Exercise aim. For the data below, transcribe the part that opens with the line containing "Percentage of Full-Time" and closes with the line containing "Prepared by John", exactly and with no pictures.

Material supplied.
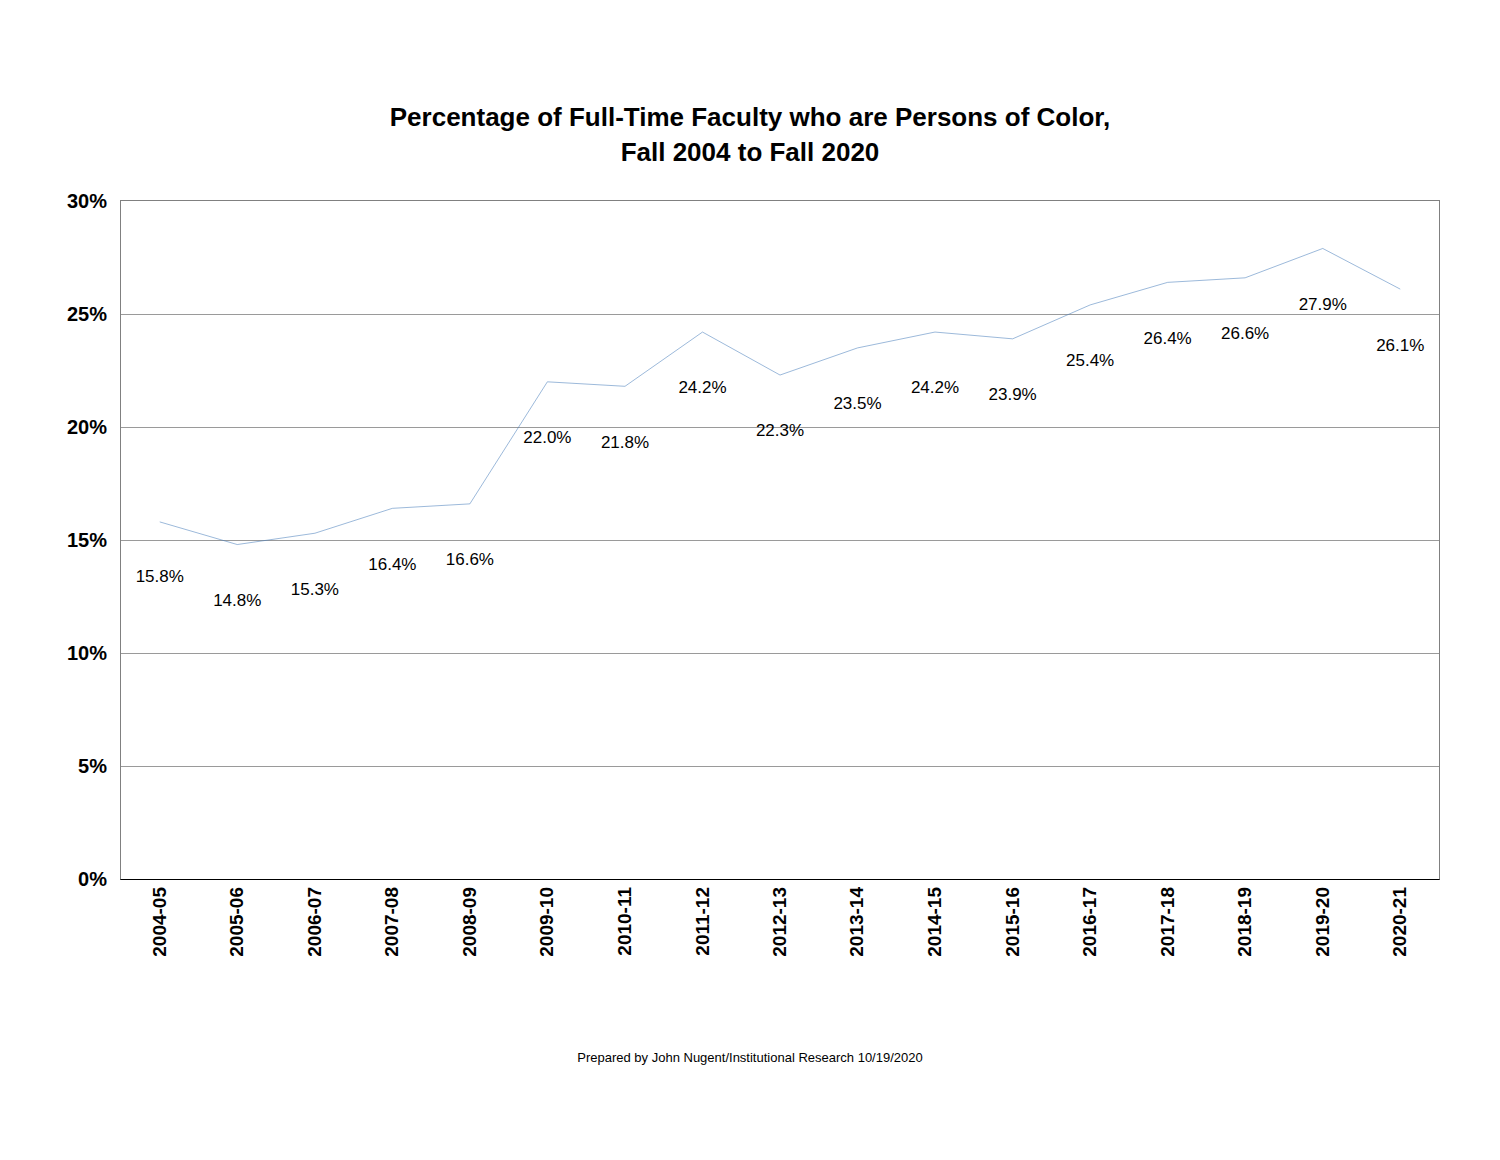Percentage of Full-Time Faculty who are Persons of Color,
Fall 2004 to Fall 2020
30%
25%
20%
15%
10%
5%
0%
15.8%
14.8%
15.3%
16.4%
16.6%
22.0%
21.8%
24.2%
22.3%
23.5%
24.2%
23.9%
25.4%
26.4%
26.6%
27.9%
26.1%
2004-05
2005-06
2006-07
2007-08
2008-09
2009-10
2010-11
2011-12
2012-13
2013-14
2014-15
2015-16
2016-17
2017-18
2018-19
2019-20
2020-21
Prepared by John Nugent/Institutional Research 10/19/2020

---

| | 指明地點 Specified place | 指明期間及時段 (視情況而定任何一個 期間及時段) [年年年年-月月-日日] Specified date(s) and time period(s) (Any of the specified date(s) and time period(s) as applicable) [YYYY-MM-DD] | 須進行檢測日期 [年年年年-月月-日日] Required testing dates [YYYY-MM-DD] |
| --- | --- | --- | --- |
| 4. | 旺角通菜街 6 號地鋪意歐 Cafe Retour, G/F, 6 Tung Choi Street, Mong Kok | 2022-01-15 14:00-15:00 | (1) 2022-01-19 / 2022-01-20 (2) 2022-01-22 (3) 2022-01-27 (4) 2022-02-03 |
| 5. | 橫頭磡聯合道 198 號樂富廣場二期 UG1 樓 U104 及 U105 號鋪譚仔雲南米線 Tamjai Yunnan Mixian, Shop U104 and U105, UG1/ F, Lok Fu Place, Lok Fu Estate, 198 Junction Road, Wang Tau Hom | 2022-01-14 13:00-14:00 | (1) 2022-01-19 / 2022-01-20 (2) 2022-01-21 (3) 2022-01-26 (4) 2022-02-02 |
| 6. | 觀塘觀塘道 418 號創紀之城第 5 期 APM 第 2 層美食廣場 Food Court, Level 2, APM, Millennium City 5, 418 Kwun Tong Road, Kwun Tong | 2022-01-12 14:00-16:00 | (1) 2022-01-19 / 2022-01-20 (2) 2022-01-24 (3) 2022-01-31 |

Task output.
Percentage of Full-Time Faculty who are Persons of Color,
Fall 2004 to Fall 2020
30%
25%
20%
15%
10%
5%
0%
15.8%
14.8%
15.3%
16.4%
16.6%
22.0%
21.8%
24.2%
22.3%
23.5%
24.2%
23.9%
25.4%
26.4%
26.6%
27.9%
26.1%
2004-05
2005-06
2006-07
2007-08
2008-09
2009-10
2010-11
2011-12
2012-13
2013-14
2014-15
2015-16
2016-17
2017-18
2018-19
2019-20
2020-21
Prepared by John Nugent/Institutional Research 10/19/2020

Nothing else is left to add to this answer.